Trivium vol.7 no.1 Rio de Janeiro jan./jun. 2015

 

RESENHAS

 

O Moisés de Sigmund Freud: Ecce homo!

 

 

Carlos Augusto Pereira VianaI; José Rogério SantanaII

IProfessor do Curso de Letras da Universidade Estadual do Ceará; Membro da Academia Cearense de Letras e das Academias de Língua Portuguesa e de Letras e Artes do Nordeste; Doutorando em Educação pela UFC. ca.viana@terra.com.br
IIPesquisador em Educação Matemática assistida por Computador. Professor do Programa de Pós-Graduação em Educação com linha de pesquisa no NHIME - Núcleo de História e Memória em Educação pela FACED/ UFC. Rogerio@virtual.ufc.br

 

 

Resenha do livro O homem Moisés e a religião monoteísta - três ensaios: o desvelar de um assassinato de Betty Bernardo Fuks. Rio de Janeiro. Civilização Brasileira, 2014, 209 pags.

A leitura de "O Homem Moisés e a Religião Monoteísta - três ensaios: o desvelar de um assassinato", de Betty Fuks, conduziu-nos, como ponto de partida, a um, dentre os inúmeros conceitos que o livro comporta: o de obra aberta, de Umberto Eco (1988); considera o ensaísta, ficcionista e poeta o princípio de que a obra literária, por natureza ambígua, não constitui um universo fechado em si mesmo, sendo, por isso, sempre passível de outras leituras, mas a partir de um sólido rigor teórico, tornando-se, assim, a atividade do crítico um processo de reinvenção da obra em análise.
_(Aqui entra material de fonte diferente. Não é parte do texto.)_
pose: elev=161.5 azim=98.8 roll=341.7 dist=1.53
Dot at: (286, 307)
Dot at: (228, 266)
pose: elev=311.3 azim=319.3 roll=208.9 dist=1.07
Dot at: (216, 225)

Desse modo, não sendo sequer aprendizes em psicanálise, palmilhamos suas mais de duzentas páginas concentrando-nos, antes, na urdidura da escrita: desta, trescalam, predominantemente, duas funções da linguagem: a metalinguísta e a poética: esta, fruto de uma deliberada elaboração; aquela, por valorizar o código (Reis, 2001).

 

 

A função metalinguísta implica, portanto, um repouso no código; isto é, o texto recai sobre si mesmo, num recorrente processo de uma sucessão de significações, de que resultam, por exemplo, axiomas: "Obra aberta, O homem Moisés não se presta à captura: múltiplos sentidos - mas não arbitrários - borbulham nas páginas dos três ensaios" (p.30); "Terreno fértil para a apreensão da alma humana, a literatura foi a ferramenta mais precisa com a qual Freud verifica, num jogo de espelhos, a própria face da construção psicanalítica" (p.37/8); "a noção de judeidade nomeia o modo como cada sujeito vive sua condição de judeu" (p.43)
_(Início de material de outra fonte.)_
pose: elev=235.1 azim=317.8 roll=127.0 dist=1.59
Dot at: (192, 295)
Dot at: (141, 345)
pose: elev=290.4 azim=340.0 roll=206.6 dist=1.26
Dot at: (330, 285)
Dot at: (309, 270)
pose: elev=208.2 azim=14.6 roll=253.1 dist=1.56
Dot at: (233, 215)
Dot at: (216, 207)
A função poética, quando as palavras estabelecem entre singularíssimas alianças, faz-se, com mais vigor, no emprego das alegorias: o lugar extraterritorial que a psicanálise ocupa em nossa cultura é iluminada pela evocação ao conto "A terceira margem do rio", de Guimaraes Rosa - a terceira margem como um lugar simbólico da transmissão da cultura. Ressaltem-se, ainda, inúmeras passagens em que o prosaico, natural ao gênero ensaio, é tocado pelo poético: "Metáfora do excluído, a figura do judeu em Moisés expõe a verdade da rejeição feroz ao outro-odiado" (p.31); "Nômades como as letras aglomeradas no branco de um pergaminho ancestral, os doutores e comentadores do Torá" (p.53).
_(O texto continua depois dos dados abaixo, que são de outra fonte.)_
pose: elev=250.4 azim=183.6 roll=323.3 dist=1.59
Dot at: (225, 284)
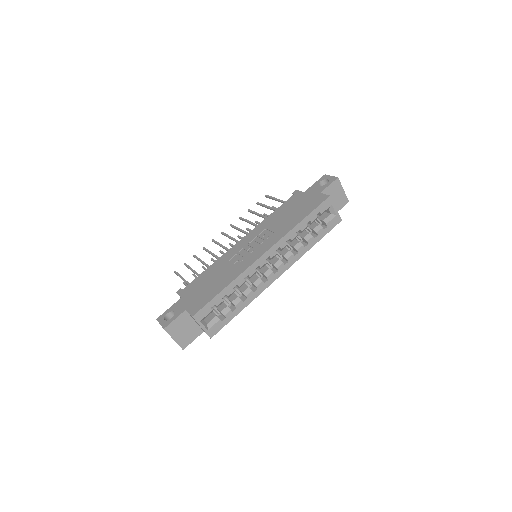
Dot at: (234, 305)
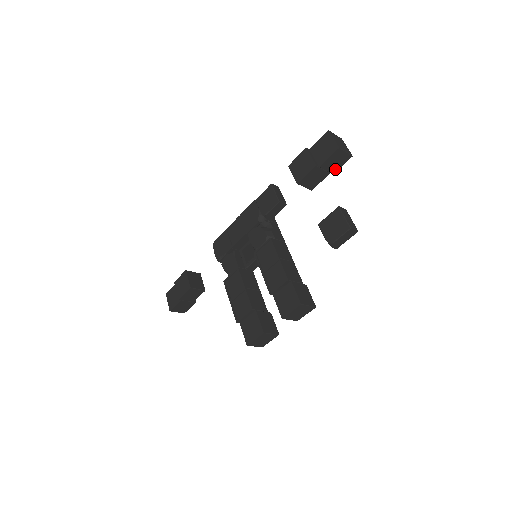
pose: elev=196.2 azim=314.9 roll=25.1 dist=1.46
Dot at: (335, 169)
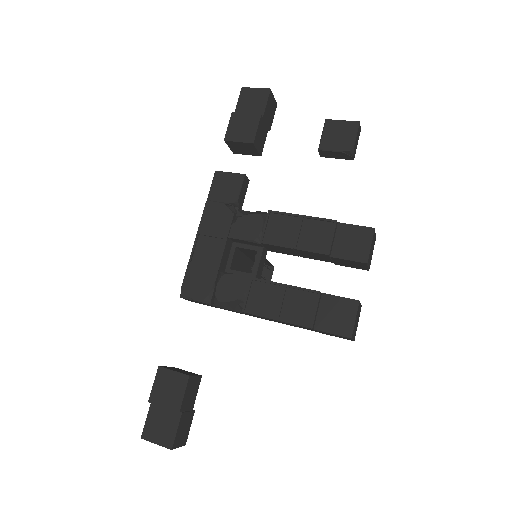
Dot at: (270, 123)
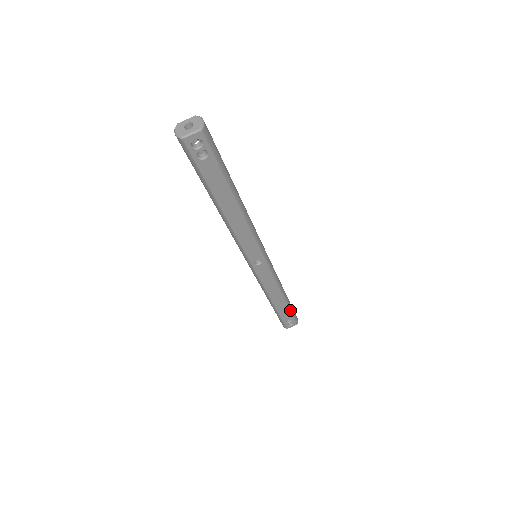
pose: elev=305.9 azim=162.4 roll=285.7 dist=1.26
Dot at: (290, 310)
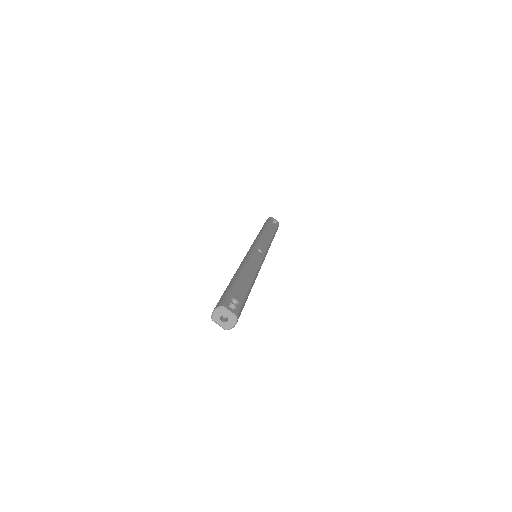
Dot at: occluded
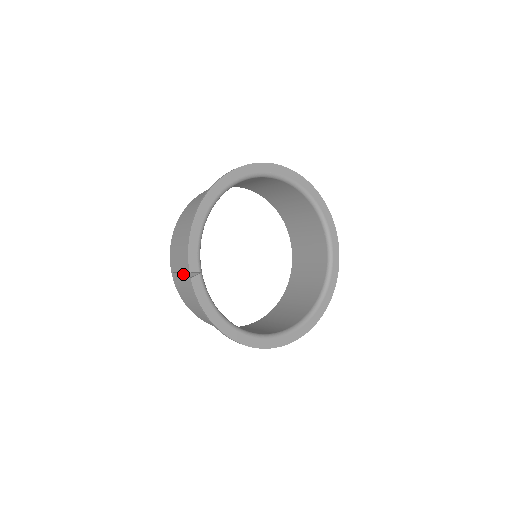
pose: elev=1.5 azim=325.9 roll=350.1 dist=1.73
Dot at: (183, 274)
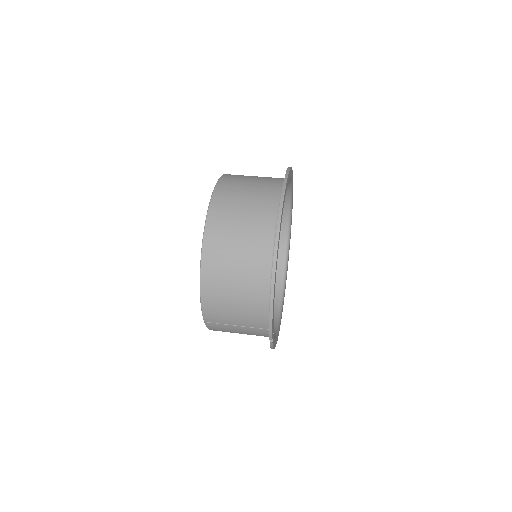
Dot at: (233, 326)
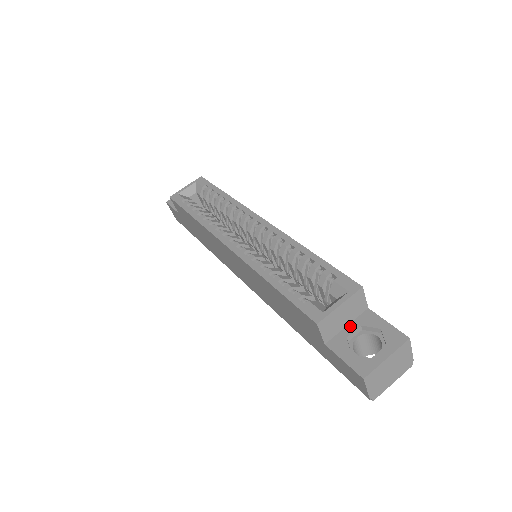
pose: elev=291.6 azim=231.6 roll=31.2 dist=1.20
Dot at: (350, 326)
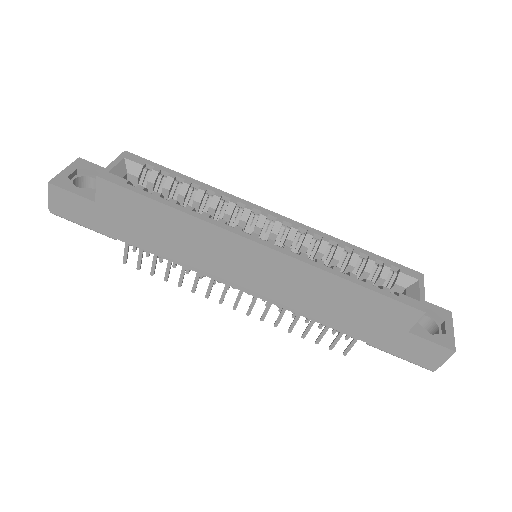
Dot at: occluded
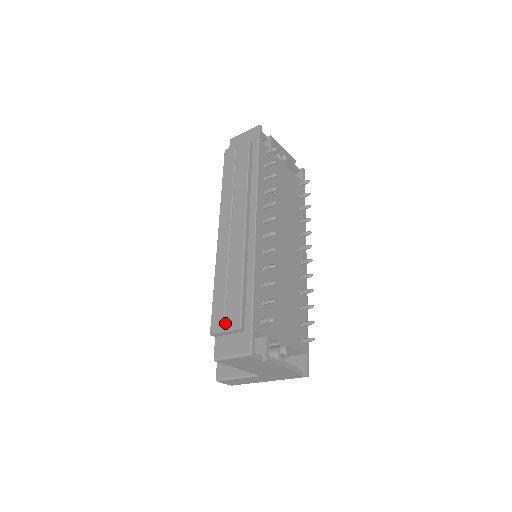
Betty Fuks, em "O homem Moisés e a religião monoteísta - três ensaios: o desvelar de um assassinato" realiza, a rigor, a biografia de um livro que gravita em torno dos acontecimentos desta e de sua contemporaneidade: o drama humano no perene da existência.

Mesclam-se, nesta empreitada, tanto os elementos que concorrem para a progressão temática quanto os que dão conta dos recursos expressivos para a construção textual. Assim, dissolvem-se as fronteiras entre os gêneros, de tal modo que expedientes narrativos, descritivos e dissertativos constituem elos de uma cadeia que não se dissolve: "Tudo começara na dinastia XVIII, certa de 1375 a.C., época de florescimento no Egito, quando Amenófis IV, filho de Amenófis III, baniu o culto do Deus Amon..." (p.86-7); "Como a morte de um inocente alcançou o poder de desculpabilizar a todos que o reconhecem como salvador?" (p.148); "Sob a proteção dos céus londrinos, o temor de tornar público o terceiro ensaio ficou restrito à validade das ideias... " (p.34).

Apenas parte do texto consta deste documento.